Task description →
For the listing below, count the lines that contain "Расстояние" and report only the number.

Records shown →
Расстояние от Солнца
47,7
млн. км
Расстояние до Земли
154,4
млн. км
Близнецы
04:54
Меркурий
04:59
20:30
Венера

Result below →
2